The rise of the housing market over the past 10 years has turned home ownership into a story told in financial more than lifestyle terms.
So let’s attack the question of how best for retiring baby boomers to downsize from the point of view of what makes the most financial sense.
Financial planner Rona Birenbaum has helped family members and clients work through the math of owning versus renting. Her conclusion is that if you don’t need the equity in your home for retirement income, you’ll generate more wealth by owning a home.
“If the objective is to have the highest net worth at the end of one’s life, then generally speaking, keeping the real estate is a better move,” she said.
What to do about real estate when you retire will be a major financial debate of the next 20 years. We have a big wedge of baby boomers heading into retirement, many of them sitting on massive amounts of equity in fully paid-off homes.
The sharp downturn in Vancouver real estate, documented in a recent Globe and Mail story, is a reminder not to be complacent about housing. It doesn’t always go up in price and declines can be nasty.
Renting has clear appeal from a lifestyle point of view for downsizing boomers who don’t want to look after a property any longer. But rents in some cities can become a hefty fixed cost that ends up comparable to owning a home.
In helping clients work through the question of whether to own or rent, Ms. Birenbaum generally pegs annual maintenance costs for owners at 0.5 per cent of the value of the home. She also factors in periodic additional expenses for major repairs, say for the roof or foundation. The bottom line here is that over the long term, total maintenance costs plus property taxes may end up similar to the cost of renting.
Where owning and renting start to deviate is in how much wealth you’re left with in the future. This is where owning has an advantage.
In her projections for clients, Ms. Birenbaum assumes an average annual 3-per-cent increase in value on the house and 4-per-cent returns on a balanced portfolio of investments before tax. Tax is a big factor in this comparison. You can sell a principal residence tax-free, whereas investment gains on the proceeds from selling a house are subject to tax for the most part. You could avoid tax by using a tax-free savings account, but cumulative lifetime contribution room for TFSAs stands only at $63,500 this year.

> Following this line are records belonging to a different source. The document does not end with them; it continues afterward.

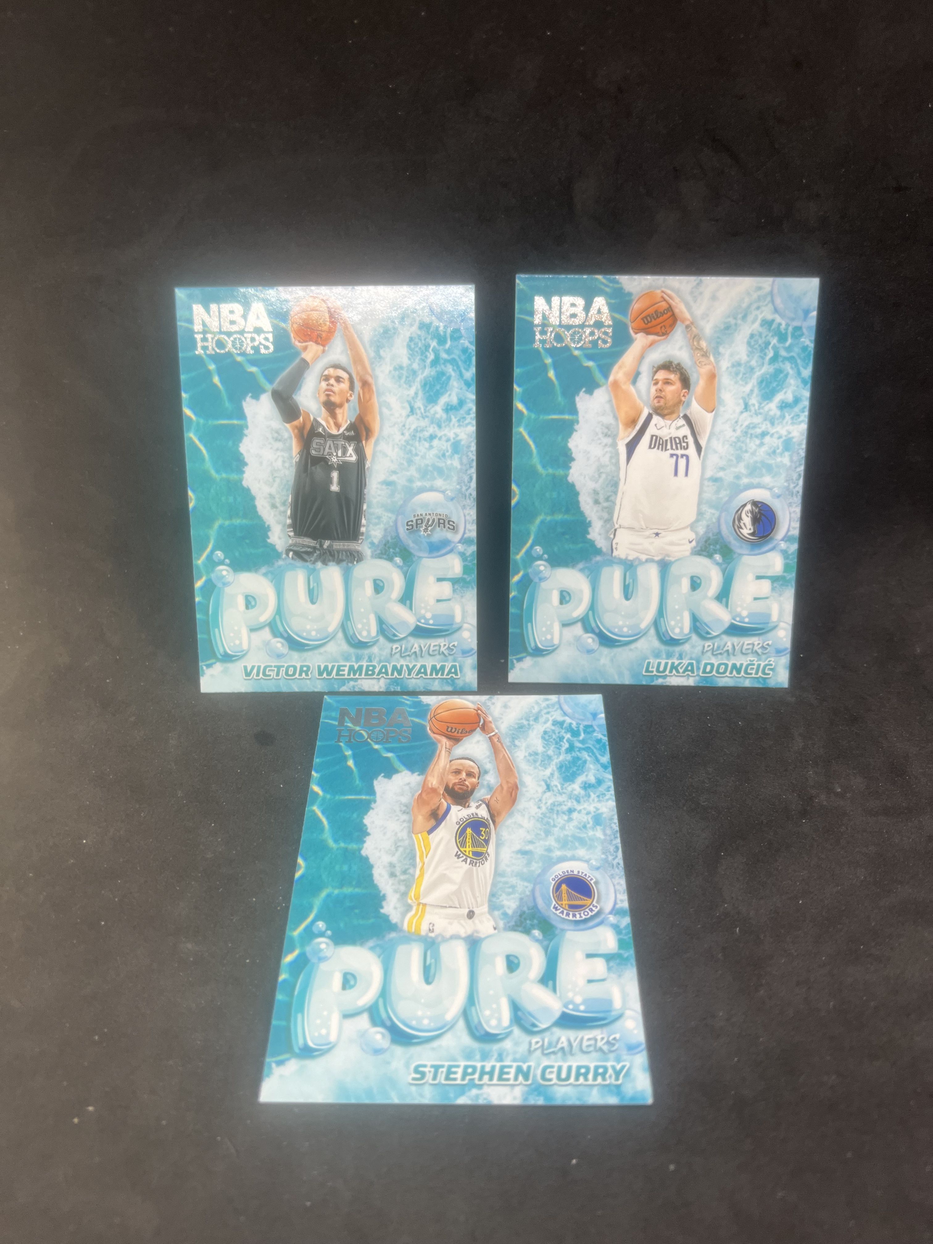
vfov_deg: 67.3
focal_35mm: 26
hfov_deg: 53.1
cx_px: 466
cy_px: 622
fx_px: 934
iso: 50
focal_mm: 5.7
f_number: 1.5
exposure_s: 1/100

Do you find Ms. Birenbaum’s estimate of 4-per-cent investment returns too low? She argues that people tend to get more conservative as investors when they age, and that means fewer stocks in their portfolios and more bonds generating interest. There’s a tax angle on taking this conservative stance: Bond interest is taxed as regular income, whereas dividends and capital gains from stocks benefit from preferential tax rates.
If you were to invest the proceeds of a home sale, Ms. Birenbaum suggests you consider how bothered you’ll be by the stress of watching your portfolio being subjected to financial-market ups and downs. “People don’t think as much about the volatility of the housing market,” she said.
The biggest variable in this analysis is the condition of your home and its need for spending on renovations. Kitchen and bathroom renos are entirely discretionary, but not upgrading or freshening these key rooms could make your home harder to sell. You could argue that the better a house’s condition, the stronger the argument for continuing to own rather than rent.
Single seniors often feel discriminated against because they can’t benefit from pension-income splitting, a tax-saving measure. But in deciding whether to downsize and whether to rent or own, singles are at an advantage in that they don’t need to come to an agreement with a spouse.
“This whole decision can be a very tense one for couples,” Ms. Birenbaum said. “One spouse wants to realize on the home equity and simplify, and the other one feels very attached to the home for a variety of reasons. What that often leads to is inertia.”